Welcome back to Weekend Writing Warriors and Snippet Sunday, weekly Sunday hops where writers share 8–10 sentences from a book or WIP. In honor of my favorite actor’s 89th Jahrzeit (death anniversary), I’m sharing something from The Twelfth Time: Lyuba and Ivan on the Rocks, Chapter 23, “Death of Valentino.” You don’t have to tell me I have extremely dinosaur tastes.
Even though Anastasiya Voroshilova (an Estonian in spite of the Russian name) is the secondary antagonist, she’s not really a cruel person, and she’s always been so fun to write. When she’s on the page, the scene practically writes itself, since she’s so predictable. In this scene, she’s returned to New York in the middle of a heat wave, leaving her not-so-secret bastard son Dmitriy with her friends on Long Island.
On Monday, shortly after noon, an official comes out of the hospital where Anastasiya has been standing vigil with a group of other fans since Saturday. She wonders if Lyuba would still make fun of her for doing this if she knew her own stepsisters Vera and Natalya are among the women and teenage girls gathered to pray for their favorite actor and watch for any glimpse of him through the open window on the eighth floor.

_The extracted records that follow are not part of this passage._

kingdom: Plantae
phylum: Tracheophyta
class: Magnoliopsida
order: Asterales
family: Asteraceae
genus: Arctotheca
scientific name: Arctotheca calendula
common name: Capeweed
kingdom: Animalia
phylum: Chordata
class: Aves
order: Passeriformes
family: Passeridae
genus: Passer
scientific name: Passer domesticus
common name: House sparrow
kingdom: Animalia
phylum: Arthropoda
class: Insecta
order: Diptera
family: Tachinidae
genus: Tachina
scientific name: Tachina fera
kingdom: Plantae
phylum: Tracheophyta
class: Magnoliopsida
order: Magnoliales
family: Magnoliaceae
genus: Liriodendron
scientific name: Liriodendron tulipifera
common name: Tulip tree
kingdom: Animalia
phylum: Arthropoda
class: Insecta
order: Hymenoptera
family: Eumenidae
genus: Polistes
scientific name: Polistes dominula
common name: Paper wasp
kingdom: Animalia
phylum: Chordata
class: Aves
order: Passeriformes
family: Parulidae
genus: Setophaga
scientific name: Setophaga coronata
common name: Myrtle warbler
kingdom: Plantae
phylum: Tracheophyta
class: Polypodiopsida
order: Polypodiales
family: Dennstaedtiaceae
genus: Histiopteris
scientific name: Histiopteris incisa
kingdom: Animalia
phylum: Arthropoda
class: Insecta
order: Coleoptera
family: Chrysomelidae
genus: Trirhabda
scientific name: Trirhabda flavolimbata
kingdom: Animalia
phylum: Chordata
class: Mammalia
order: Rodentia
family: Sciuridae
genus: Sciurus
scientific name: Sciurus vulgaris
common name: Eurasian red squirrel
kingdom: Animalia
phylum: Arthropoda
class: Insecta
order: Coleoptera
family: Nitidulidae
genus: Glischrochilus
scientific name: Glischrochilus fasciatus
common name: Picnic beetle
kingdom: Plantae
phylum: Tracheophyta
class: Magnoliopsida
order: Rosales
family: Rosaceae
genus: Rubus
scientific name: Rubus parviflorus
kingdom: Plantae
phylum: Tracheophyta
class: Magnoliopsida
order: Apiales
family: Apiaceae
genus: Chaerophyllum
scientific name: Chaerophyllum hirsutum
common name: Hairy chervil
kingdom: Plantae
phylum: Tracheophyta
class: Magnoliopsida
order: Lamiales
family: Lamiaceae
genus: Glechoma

Anastasiya sees his lips moving and hears words coming out, but can’t process anything after she hears the word “died.” Like a chain reaction, many of the people in the crowd start screaming and fainting. She grows numb as she utters a loud scream and falls to the ground in the August heat. Everything starts spinning around her, and she hears a ringing in her ears and sees a bright light in her eyes. She’s barely cognizant of the weeping and screaming surrounding her.
“Would you like me to help you get home?” she hears someone asking her after she comes back to herself, by which time some of the crowd has dispersed. “Surely our presence here isn’t needed anymore. God must’ve wanted Rudy more than we wanted him here on Earth.”
Rudolph Valentino, né Rodolfo Pietro Filiberto Raffaele Guglielmi, 6 May 1895–23 August 1926
The sound quality here isn’t as good or accurate as it would’ve been had he stepped back into the studio in 1925 or 1926, but these are the only two known recordings of his voice
P.S.: Happy heavenly 69th birthday to Keith John Moon, the greatest drummer ever!